The workloads that public health departments nationwide will be forced to grapple with under the electronic health records meaningful use program could double over the next year, according to a new study.


The workloads that public health departments nationwide will be forced to grapple with under the electronic health records meaningful use program could double over the next year, according to a new study.

Stage 2 of the EHR program requires automated electronic laboratory reporting of notifiable diseases. Though past studies have cited that public health departments will experience a marked increase in volumes with the introduction of electronic laboratory reporting, researchers from the Regenstrief Institute and the Indiana University School of Informatics and Computing claim that their study is the first to estimate what will occur with the Stage 2 required adoption of such reporting.

"An increase of the magnitude we estimate will significantly impact local and state health departments' workloads as they follow up on reports, placing pressure on these departments, many of which have had budget cuts, to do more with less," lead author Brian Dixon, Regenstrief Institute investigator and assistant professor of health informatics, said in a written statement.

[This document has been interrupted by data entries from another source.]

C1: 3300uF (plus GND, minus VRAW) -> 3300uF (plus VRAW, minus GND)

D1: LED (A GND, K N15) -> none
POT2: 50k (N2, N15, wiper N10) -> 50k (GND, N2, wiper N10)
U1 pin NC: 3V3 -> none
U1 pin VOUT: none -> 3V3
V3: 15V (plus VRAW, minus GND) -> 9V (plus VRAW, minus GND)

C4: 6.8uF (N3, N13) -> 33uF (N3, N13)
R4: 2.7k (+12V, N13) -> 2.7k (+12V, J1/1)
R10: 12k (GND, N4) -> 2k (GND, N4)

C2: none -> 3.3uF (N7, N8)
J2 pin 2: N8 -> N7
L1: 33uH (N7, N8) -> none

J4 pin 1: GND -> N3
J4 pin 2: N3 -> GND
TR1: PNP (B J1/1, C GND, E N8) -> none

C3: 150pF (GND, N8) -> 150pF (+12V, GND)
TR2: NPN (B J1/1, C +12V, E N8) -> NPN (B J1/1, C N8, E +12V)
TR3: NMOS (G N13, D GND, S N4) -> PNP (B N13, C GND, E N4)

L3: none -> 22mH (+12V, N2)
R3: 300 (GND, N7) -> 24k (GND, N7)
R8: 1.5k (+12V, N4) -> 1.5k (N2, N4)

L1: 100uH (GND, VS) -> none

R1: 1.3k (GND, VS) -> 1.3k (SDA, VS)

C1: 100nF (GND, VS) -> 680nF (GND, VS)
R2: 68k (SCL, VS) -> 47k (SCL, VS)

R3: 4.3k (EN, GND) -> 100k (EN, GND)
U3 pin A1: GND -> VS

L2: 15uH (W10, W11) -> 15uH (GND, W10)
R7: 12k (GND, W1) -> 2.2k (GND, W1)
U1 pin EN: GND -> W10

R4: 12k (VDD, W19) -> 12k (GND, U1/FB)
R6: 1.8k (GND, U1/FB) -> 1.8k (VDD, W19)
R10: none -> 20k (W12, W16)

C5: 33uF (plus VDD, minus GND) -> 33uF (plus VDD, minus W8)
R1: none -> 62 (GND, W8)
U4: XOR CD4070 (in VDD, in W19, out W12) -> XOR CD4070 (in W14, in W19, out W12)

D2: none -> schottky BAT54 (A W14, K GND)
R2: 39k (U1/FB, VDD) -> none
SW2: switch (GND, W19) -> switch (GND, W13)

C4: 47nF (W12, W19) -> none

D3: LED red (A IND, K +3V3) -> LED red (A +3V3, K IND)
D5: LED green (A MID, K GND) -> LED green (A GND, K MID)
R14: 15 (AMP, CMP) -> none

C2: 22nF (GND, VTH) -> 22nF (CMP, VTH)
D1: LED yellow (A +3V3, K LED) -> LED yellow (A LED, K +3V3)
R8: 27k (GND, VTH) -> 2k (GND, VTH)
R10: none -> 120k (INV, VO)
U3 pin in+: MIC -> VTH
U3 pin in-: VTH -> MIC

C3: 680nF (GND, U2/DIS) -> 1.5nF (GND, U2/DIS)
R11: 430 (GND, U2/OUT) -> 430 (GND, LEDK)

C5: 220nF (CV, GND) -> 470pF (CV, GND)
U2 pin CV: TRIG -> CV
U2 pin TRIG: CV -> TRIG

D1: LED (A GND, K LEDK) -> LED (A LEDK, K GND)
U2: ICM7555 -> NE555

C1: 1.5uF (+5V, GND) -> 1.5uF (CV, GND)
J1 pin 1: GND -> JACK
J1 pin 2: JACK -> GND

Dixon recommended that public health and informatics professionals "should work together to strengthen the public health infrastructure, developing and evaluating methods for assisting health departments with the anticipated reporting volume increases." The bottom line, he said, is that "public health concerns are growing, and we will likely need greater support from various levels of government."

To make their forecast, researchers used data from the Indiana Network for Patient Care which electronically captures and handles several million secure transactions of clinically relevant data, such as daily laboratory test results, medication and treatment histories.

"With this study, public health officials and policy makers in all states can begin to plan for a future that is right around the corner," added Dixon.

The study is published in the Online Journal of Public Health Informatics.